1st July 2011
I’m very pleased to say that one person has taken the time and effort to reply to my rambling about ‘Am I A Philistine?’ and it’s good to know that I’m not howling into the wilderness and being lost in the background noise.
What Rob, that’s the name of the person who replied, has clarified for me is that I wasn’t clear in what I was being a Philistine about. I hope this nonsense I’m writing now will help clear that up.
Whilst not all genre’s of photography will appeal to everyone, the same way as not all genre’s of film or painting or writing appeal to everyone, if an image is to be called art, then I believe it should be able to show everyone that it has some worth that makes it stand out from other images so that everyone can say it is art. If the image doesn’t have that “je ne sais quoi” and relies entirely on the meaning ascribed either by so-called ‘experts’, or even the person who is looking at the image, to make the image into art, then surely the image is not art, but the meaning ascribed is and therefore the image is meaningless?
In the case of the “Identical Twins” and a “Family On Their Lawn One Sunday In Westchester”, by Diane Arbus, would these images be hung on any wall through their own merit? Not on my wall they wouldn’t, nor would any image I took myself in a similar style. If they are art, then any photograph taken at random by anyone, of twins, or any other children, or any family scene, would also necessarily have to be viewed as being in the same class as any that Diane Arbus creates; or can that form of art only be generated once, be accepted as such, and any other attempt becomes non-art? If that is the case then does that apply to painting, writing, sculpture or any other art form? I don’t think so!

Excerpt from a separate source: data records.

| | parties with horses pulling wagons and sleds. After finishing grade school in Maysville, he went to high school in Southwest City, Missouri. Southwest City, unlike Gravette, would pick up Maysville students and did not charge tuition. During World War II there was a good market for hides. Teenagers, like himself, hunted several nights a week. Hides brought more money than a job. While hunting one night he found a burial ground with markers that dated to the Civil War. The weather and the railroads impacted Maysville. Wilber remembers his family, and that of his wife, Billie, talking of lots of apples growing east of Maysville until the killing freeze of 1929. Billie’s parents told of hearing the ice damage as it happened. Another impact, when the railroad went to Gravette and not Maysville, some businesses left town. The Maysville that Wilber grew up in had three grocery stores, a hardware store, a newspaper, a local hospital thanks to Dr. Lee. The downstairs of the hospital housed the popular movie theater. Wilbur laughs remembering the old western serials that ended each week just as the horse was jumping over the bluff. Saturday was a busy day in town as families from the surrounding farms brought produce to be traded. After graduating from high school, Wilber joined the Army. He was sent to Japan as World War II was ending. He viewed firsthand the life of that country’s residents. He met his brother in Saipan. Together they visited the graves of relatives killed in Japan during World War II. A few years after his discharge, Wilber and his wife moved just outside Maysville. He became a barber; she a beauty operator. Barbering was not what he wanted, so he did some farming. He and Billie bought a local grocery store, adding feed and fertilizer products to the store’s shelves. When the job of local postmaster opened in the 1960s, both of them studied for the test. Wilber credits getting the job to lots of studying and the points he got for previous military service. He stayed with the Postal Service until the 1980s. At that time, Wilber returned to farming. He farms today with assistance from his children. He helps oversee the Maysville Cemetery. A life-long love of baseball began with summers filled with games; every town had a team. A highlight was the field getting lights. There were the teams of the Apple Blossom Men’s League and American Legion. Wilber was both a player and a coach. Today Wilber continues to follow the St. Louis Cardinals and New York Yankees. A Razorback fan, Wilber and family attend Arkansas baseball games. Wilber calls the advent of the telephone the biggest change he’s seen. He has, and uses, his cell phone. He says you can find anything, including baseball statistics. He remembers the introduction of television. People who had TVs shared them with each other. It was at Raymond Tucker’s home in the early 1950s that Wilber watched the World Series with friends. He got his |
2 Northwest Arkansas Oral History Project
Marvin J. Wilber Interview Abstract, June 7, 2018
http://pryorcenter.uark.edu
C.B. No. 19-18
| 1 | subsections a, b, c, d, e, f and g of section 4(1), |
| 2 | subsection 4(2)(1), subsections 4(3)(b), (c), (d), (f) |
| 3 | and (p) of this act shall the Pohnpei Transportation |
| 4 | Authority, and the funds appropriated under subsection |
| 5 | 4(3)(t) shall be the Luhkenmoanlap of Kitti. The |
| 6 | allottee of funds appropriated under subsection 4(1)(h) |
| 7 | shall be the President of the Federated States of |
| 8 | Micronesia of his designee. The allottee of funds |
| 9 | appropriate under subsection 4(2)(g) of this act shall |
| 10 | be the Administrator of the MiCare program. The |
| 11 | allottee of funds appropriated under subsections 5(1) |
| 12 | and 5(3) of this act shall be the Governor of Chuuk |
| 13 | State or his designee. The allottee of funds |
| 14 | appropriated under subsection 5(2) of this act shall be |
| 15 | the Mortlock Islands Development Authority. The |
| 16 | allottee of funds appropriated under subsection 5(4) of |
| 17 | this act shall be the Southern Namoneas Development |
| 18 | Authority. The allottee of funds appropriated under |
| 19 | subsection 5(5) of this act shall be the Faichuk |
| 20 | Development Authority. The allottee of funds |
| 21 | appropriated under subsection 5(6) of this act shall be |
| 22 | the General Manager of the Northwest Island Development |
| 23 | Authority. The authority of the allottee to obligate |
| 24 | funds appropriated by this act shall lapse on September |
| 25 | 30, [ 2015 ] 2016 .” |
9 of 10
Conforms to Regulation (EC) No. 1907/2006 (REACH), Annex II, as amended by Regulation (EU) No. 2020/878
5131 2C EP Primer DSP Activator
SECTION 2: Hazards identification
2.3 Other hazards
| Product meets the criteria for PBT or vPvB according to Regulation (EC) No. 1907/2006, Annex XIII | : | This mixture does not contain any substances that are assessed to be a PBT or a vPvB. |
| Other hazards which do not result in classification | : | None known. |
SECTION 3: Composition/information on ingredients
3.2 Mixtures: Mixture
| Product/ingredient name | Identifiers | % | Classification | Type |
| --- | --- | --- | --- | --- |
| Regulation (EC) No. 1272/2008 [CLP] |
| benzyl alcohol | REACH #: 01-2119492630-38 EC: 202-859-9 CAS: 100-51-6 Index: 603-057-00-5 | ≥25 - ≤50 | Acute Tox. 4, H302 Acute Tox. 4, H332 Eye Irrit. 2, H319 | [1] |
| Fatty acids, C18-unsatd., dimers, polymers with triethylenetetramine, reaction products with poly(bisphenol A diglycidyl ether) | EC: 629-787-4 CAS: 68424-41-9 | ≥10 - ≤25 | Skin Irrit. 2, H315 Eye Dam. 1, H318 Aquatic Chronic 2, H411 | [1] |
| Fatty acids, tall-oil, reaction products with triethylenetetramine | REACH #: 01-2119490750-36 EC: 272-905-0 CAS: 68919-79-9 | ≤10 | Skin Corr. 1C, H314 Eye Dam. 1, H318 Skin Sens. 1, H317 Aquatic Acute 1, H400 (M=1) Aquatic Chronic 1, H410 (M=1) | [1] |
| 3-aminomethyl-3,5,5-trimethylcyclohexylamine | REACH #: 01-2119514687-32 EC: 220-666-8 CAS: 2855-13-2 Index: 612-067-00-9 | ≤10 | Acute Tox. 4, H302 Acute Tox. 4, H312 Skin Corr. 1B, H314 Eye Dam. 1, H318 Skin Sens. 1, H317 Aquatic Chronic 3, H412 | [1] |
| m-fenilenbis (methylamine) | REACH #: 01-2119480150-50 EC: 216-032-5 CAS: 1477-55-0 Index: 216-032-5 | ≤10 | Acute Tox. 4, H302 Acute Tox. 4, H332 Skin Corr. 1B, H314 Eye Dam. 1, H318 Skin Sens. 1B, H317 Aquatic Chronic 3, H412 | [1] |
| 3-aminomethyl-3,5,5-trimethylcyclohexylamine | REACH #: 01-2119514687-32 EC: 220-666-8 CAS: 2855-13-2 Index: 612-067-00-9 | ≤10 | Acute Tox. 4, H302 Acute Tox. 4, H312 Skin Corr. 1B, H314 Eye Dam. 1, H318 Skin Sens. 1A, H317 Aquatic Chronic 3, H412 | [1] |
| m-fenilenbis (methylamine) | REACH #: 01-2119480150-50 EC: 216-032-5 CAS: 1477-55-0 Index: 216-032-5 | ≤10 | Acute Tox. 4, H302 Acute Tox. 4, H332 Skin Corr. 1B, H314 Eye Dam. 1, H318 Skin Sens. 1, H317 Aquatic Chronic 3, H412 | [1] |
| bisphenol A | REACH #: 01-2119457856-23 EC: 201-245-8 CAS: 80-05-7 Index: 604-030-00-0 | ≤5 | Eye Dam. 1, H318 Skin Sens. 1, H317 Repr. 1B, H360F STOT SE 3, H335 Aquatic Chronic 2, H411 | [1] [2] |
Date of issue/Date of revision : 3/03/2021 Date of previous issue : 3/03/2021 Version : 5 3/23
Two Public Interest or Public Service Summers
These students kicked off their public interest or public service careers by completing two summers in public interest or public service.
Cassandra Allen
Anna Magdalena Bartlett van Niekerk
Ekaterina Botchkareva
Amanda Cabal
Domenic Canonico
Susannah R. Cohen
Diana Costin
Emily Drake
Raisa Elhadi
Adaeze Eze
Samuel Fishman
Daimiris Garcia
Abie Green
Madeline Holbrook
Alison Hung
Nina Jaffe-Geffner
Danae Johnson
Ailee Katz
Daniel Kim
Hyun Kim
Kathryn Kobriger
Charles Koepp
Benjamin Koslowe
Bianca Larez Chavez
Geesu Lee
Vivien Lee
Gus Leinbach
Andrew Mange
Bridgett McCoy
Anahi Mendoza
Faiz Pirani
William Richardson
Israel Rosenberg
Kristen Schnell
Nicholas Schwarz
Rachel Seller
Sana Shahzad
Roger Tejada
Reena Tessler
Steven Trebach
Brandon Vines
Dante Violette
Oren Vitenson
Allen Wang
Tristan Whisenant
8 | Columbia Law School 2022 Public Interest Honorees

I wouldn’t necessarily hang a Picasso on my wall because his style doesn’t appeal to me, I’d love to own one though, but I would hang a Salvador Dali. Whats’ the difference then between Diane Arbus and Picasso? Well apart from the obvious, one is painting the other photography, Picasso can be seen by all to be art and is acclaimed as such, whereas Arbus isn’t acclaimed by all, possibly because her work isn’t as well-known, but from a straw poll of my friends and neighbours, not one of them thought either photograph was artistic enough to be hung on their walls either. Now it could be said that my friends and neighbours will necessarily have similar tastes to me because that’s how social circles are built, but I would expect at least one from just over forty questioned.
So what is art? Certainly it’s in the eye of the beholder, but it must also have a more general acceptance before it can be acclaimed to be art by critics, doesn’t it? I know the critics wouldn’t agree as their livelihood depends on people, or sheep, accepting the ‘Kings Suit of Clothes’ approach. Surprisingly though, even those we would acclaim as all time greats, Da Vinci, Constable and Turner had critics, but no-one said they’re work wasn’t art.
So, I suppose what I’m saying is; art in and of itself must be able to appeal to a mass audience on its own merits and not require interpretation to be considered art. If it does require meaning to be ascribed before the beholder sees it as art, then the meaning is art and the image meaningless. Just what I said earlier on! Was the effort of all this writing worth it? Who knows, only my critics ……. and possibly one respondent. Are you out there Rob?